═════ Brano ═════

La luce verde è arrivata con il bollettino di Arpa Piemonte delle 13 di mercoledì 7 novembre: l’allerta meteo per il momento è cessata dopo più di 24 ore passare con l’allarme arancione, a livello 2, per la seconda volta in pochi giorni. La sala operativa della Protezione Civile di Biella è rimasta aperta tutta la notte e operatori e volontari si sono alternati per svolgere sopralluoghi sotto la pioggia battente sui corsi d’acqua e sui ponti, tenuti sotto costante sorveglianza. Due sono stati chiusi per qualche ora, quello che collega Favaro a frazione Valle di Pralungo e quello tra via Case Sparse San Biagio, in territorio di Biella, e via del Sole a Occhieppo Inferiore. Quando la piena dei torrenti, in questo caso Oropa e Oremo, è scesa di livello, le strade sono state riaperte. Gli uomini della Protezione Civile, coordinati dal responsabile Maurizio Lometti, hanno collaborato anche all’intervento sulla provinciale per San Giovanni d’Andorno, chiusa dal versante di Rosazza per la minaccia di smottamento. “Ma le chiamate e le uscite” spiega Lometti “sono state numerosissime, dai sopralluoghi fino alla verifica di tralicci dell’energia elettrica segnalati come pericolanti”. Non sono segnalati danni di rilievo e solo in un caso, al Vandorno, già nei giorni scorsi, una famiglia è stata costretta a lasciare per precauzione la propria casa per la minaccia di smottamento dal terreno di loro stessa proprietà. I coniugi hanno trovato ospitalità dalla figlia.

Almeno trenta persone, tra dipendenti comunali, giovani del servizio civile e volontari, hanno collaborato nelle ore dell’emergenza arancione. «Ringrazio tutti loro per il lavoro puntuale e senza sosta sia nella sala operativa sia sul territorio» è il commento del sindaco Marco Cavicchioli.

═════

Consegna 1 —
Ricopia dal brano sull'allerta meteo il passo che va da "Almeno trenta persone, tra" fino a "sindaco Marco Cavicchioli." compreso.
Consegna 2 —
Secondo il brano sull'allerta meteo, quante persone hanno collaborato nelle ore dell'emergenza arancione?

═════ Dati forniti ═════

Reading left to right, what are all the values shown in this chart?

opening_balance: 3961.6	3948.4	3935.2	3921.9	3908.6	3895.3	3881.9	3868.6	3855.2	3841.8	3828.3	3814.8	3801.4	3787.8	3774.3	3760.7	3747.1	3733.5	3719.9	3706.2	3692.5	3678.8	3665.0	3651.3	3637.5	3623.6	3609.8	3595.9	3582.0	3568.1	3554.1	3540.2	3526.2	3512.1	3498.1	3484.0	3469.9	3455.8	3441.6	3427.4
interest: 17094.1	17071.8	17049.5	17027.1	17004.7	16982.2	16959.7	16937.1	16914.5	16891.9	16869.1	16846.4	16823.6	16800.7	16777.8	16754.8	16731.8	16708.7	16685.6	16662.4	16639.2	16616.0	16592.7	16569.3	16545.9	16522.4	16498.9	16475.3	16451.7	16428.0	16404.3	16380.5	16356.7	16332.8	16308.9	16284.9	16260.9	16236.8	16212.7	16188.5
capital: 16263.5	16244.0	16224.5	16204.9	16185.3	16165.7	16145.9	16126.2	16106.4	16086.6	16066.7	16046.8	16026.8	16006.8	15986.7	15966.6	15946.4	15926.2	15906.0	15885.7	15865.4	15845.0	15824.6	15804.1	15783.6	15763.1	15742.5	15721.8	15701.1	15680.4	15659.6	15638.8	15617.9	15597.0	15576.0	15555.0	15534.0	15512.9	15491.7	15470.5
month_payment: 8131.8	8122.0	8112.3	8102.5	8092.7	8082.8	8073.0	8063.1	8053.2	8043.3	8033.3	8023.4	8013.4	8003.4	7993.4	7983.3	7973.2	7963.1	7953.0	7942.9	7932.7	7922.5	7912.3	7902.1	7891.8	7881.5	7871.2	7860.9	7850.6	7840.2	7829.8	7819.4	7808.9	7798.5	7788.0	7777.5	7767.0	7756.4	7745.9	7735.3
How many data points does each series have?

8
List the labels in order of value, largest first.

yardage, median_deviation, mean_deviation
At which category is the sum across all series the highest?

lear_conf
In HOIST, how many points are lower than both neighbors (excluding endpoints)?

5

═════

Soluzione 1 —
Almeno trenta persone, tra dipendenti comunali, giovani del servizio civile e volontari, hanno collaborato nelle ore dell’emergenza arancione. «Ringrazio tutti loro per il lavoro puntuale e senza sosta sia nella sala operativa sia sul territorio» è il commento del sindaco Marco Cavicchioli.

Soluzione 2 —
Almeno trenta persone, tra dipendenti comunali, giovani del servizio civile e volontari.